Engineering Human Microvasculature in Inflammatory and Fibrotic Disease

Microvascular dysfunction and disintegration is key to the genesis and progression of many diseases of capillary rich organs. Such organs include skin, kidney, heart and lungs, each abundant in microvasculature, and enriched in microvascular mural cells known as pericytes. The pericyte-elaborated basement membrane, while considered an important regulator of microvascular stability, has been inadequately characterized in the healthy, inflamed or fibrotic state. Further, in vivo systems have demonstrated that pericytes are capable of vascular destabilization and migration for the microvessel into the interstitial tissue during fibrosis, though mechanisms driving this activity have not been well elucidated.
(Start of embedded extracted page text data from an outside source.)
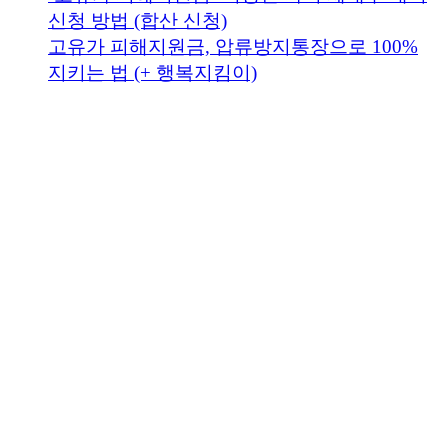
신청 방법 (합산 신청)
고유가 피해지원금, 압류방지통장으로 100%
지키는 법 (+ 행복지킴이)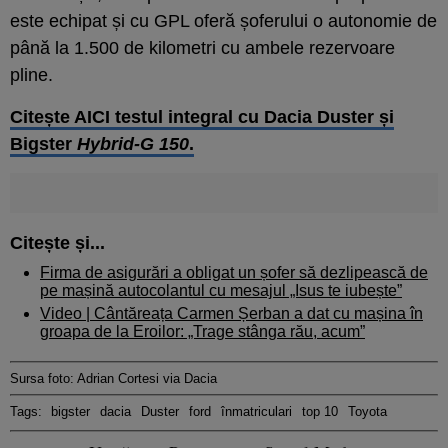
este echipat și cu GPL oferă șoferului o autonomie de
până la 1.500 de kilometri cu ambele rezervoare
pline.
Citește AICI testul integral cu Dacia Duster și
Bigster
Hybrid-G 150
.
Citește și...
Firma de asigurări a obligat un șofer să dezlipească de
pe mașină autocolantul cu mesajul „Isus te iubește”
Video | Cântăreața Carmen Șerban a dat cu mașina în
groapa de la Eroilor: „Trage stânga rău, acum”
Sursa foto: Adrian Cortesi via Dacia
Tags:
bigster
dacia
Duster
ford
înmatriculari
top 10
Toyota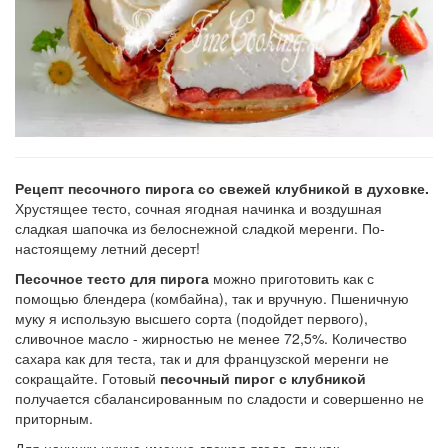
Рецепт песочного пирога со свежей клубникой в духовке.
Хрустящее тесто, сочная ягодная начинка и воздушная
сладкая шапочка из белоснежной сладкой меренги. По-
настоящему летний десерт!
Песочное тесто для пирога
можно приготовить как с
помощью блендера (комбайна), так и вручную. Пшеничную
муку я использую высшего сорта (подойдет первого),
сливочное масло - жирностью не менее 72,5%. Количество
сахара как для теста, так и для французской меренги не
сокращайте. Готовый
песочный пирог с клубникой
получается сбалансированным по сладости и совершенно не
приторным.
Для начинки нужна именно свежая ягода, так как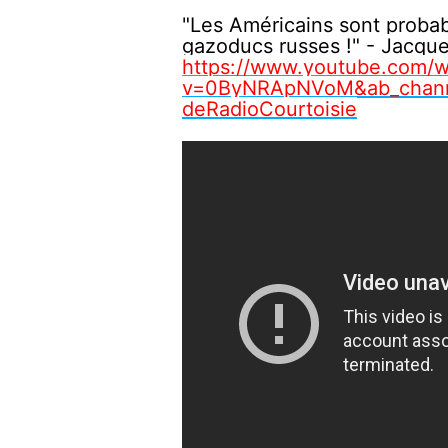
"Les Américains sont proba
gazoducs russes !" - Jacqu
https://www.youtube.com/w
v=0ByNRApNVoM&ab_chann
deRadioCourtoisie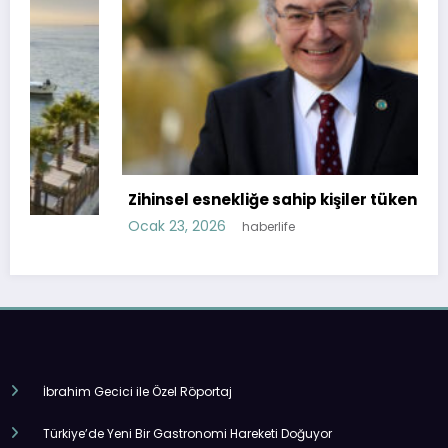
Zihinsel esnekliğe sahip kişiler tükenmiyor!
Ocak 23, 2026
haberlife
İbrahim Gecici ile Özel Röportaj
Türkiye’de Yeni Bir Gastronomi Hareketi Doğuyor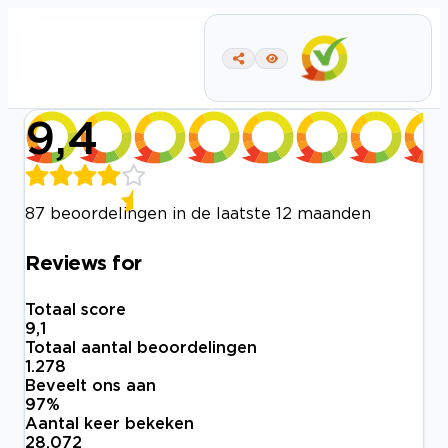
9,4
87 beoordelingen in de laatste 12 maanden
Reviews for
Totaal score
9,1
Totaal aantal beoordelingen
1.278
Beveelt ons aan
97
%
Aantal keer bekeken
28.072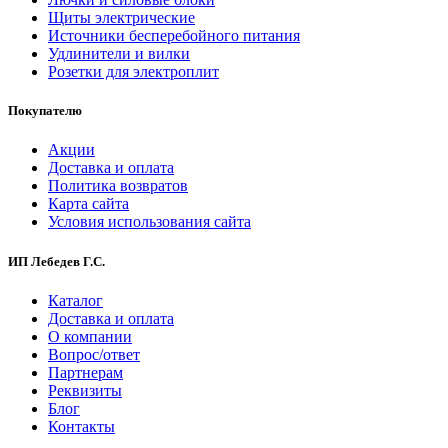
Щиты электрические
Источники бесперебойного питания
Удлинители и вилки
Розетки для электроплит
Покупателю
Акции
Доставка и оплата
Политика возвратов
Карта сайта
Условия использования сайта
ИП Лебедев Г.С.
Каталог
Доставка и оплата
О компании
Вопрос/ответ
Партнерам
Реквизиты
Блог
Контакты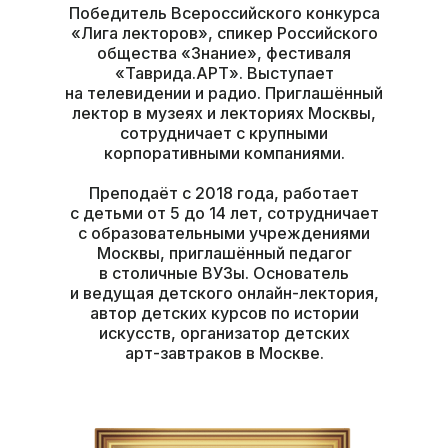
Победитель Всероссийского конкурса
«Лига лекторов», спикер Российского
общества «Знание», фестиваля
«Таврида.АРТ». Выступает
на телевидении и радио. Приглашённый
лектор в музеях и лекториях Москвы,
сотрудничает с крупными
корпоративными компаниями.
Преподаёт с 2018 года, работает
с детьми от 5 до 14 лет, сотрудничает
с образовательными учреждениями
Москвы, приглашённый педагог
в столичные ВУЗы. Основатель
и ведущая детского онлайн-лектория,
автор детских курсов по истории
искусств, организатор детских
арт-завтраков в Москве.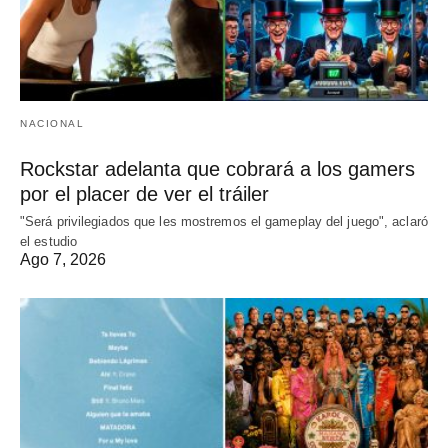
NACIONAL
Rockstar adelanta que cobrará a los gamers
por el placer de ver el tráiler
"Será privilegiados que les mostremos el gameplay del juego", aclaró
el estudio
Ago 7, 2026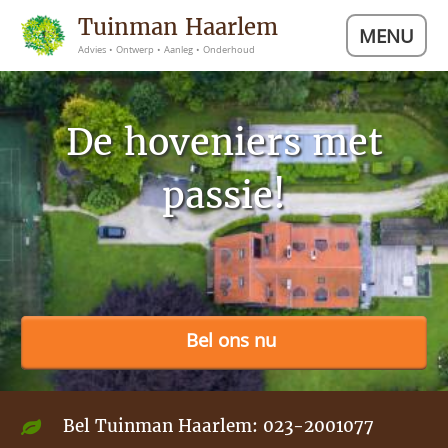
Tuinman Haarlem
MENU
Advies • Ontwerp • Aanleg • Onderhoud
De hoveniers met
passie!
Bel ons nu
Bel Tuinman Haarlem:
023-2001077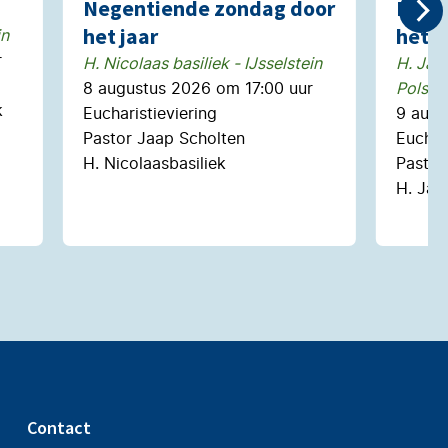
Negentiende zondag door
Nege
het jaar
het j
in
r
H. Nicolaas basiliek - IJsselstein
H. Jac
8 augustus 2026 om 17:00 uur
Polsbr
k
Eucharistieviering
9 augu
Pastor Jaap Scholten
Euchari
H. Nicolaasbasiliek
Pastoo
H. Jac
Contact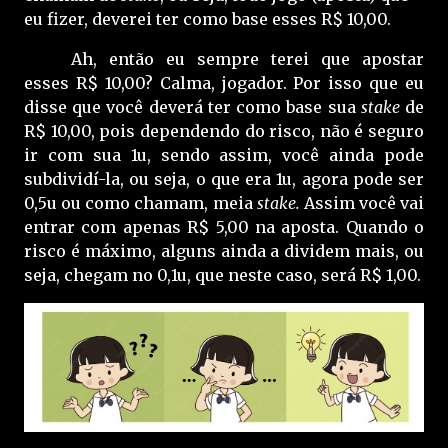
eu fizer, deverei ter como base esses R$ 10,00.
Ah, então eu sempre terei que apostar
esses R$ 10,00? Calma, jogador. Por isso que eu
disse que você deverá ter como base sua
stake
de
R$ 10,00, pois dependendo do risco, não é seguro
ir com sua 1u, sendo assim, você ainda pode
subdividí-la, ou seja, o que era 1u, agora pode ser
0,5u ou como chamam, meia
stake.
Assim você vai
entrar com apenas R$ 5,00 na aposta. Quando o
risco é máximo, alguns ainda a dividem mais, ou
seja, chegam no 0,1u, que neste caso, será R$ 1,00.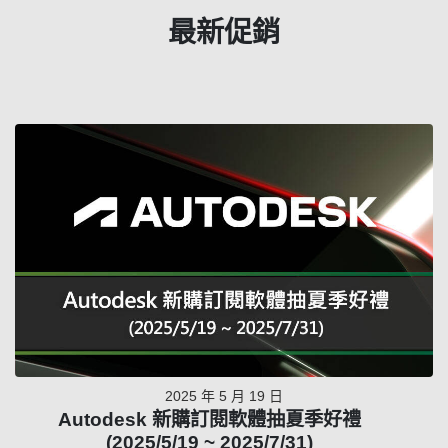
最新促銷
2025 年 5 月 19 日
Autodesk 新購訂閱軟體抽夏季好禮
(2025/5/19 ~ 2025/7/31)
Using engineered models of the composite microvasculature, in conjunction with engineered human lung and skin, we have explored the extent to which pericytes respond to proinflammatory and profibrotic signals, matrix protein composition, and signals generated by mechanotransduction in mechanically altered tissue. We have used such engineered models to determine the extent to which vascular and mural cells can contribute to leukocyte recruitment, vascular destabilization and tissue remodeling to progress and sustain a diseased microenvironment. Lastly, we have used such models in conjunction with human cells to determine the efficacy of currently approved and novel therapeutics to inhibit development, slow progression and potentially revers the matrix remodeling events facilitated by pericytes, fibroblasts and myofibroblasts in the skin and lung. Future transformation of our engineered system into high-throughput platforms will provide an excellent and efficient means of understanding the role of understudied cells, like pericytes, in disease initiation and progression. Similarly, the development of a high throughput platform will facilitate drug screening for orphaned or incompletely characterized drugs that would be effective in treating inflammatory and fibrotic disease.

Bio:

Anjelica Gonzalez’ appointment as Associate Professor in the Department of Biomedical Engineering at Yale University has provided a platform for her research, focused on the development of biomaterials for use as investigational tools and therapeutic testing systems. Anjelica’s group focuses on the investigation of cellular and extracellular matrix contribution to microvascular immunoregulation and diseases that result from acute and chronic inflammation.  Anjelica attended Utah State University, earning a B.S. in Irrigational and Biological Engineering and continued on to Baylor College of Medicine to pursue a PhD in Computational Biology.

Anjelica’s translational research interests have led to the development of new technologies that are being deployed in underserved and low-infrastructures settings across the world. PremieBreathe, a low-cost, mobile neonatal respiratory device invented by Anjelica, has been supported by the US Agency for International Development (USAID), Bill and Melinda Gates Foundation and NCIIA/Venturewell for development and deployment in Ethiopia.

Within Yale, Anjelica has been recognized for her dedication to exceptional teaching, having been awarded the Provost’s Teaching Award, the top prize awarded for teaching across all of Yale University, including Yale College, Yale School of Medicine, School of Management, and Yale Law School.  Her efforts in education and public inclusion in science is noted by her opinion pieces published in Science and the New York Times.

To date, Anjelica’s research and social efforts have been acknowledged by national organizations, including the National Institutes of Health, NBC, Biomedical Engineering Society, Microcirculation Society, American Society for Investigative Pathology, the American Physiological Society and The Hartwell Foundation.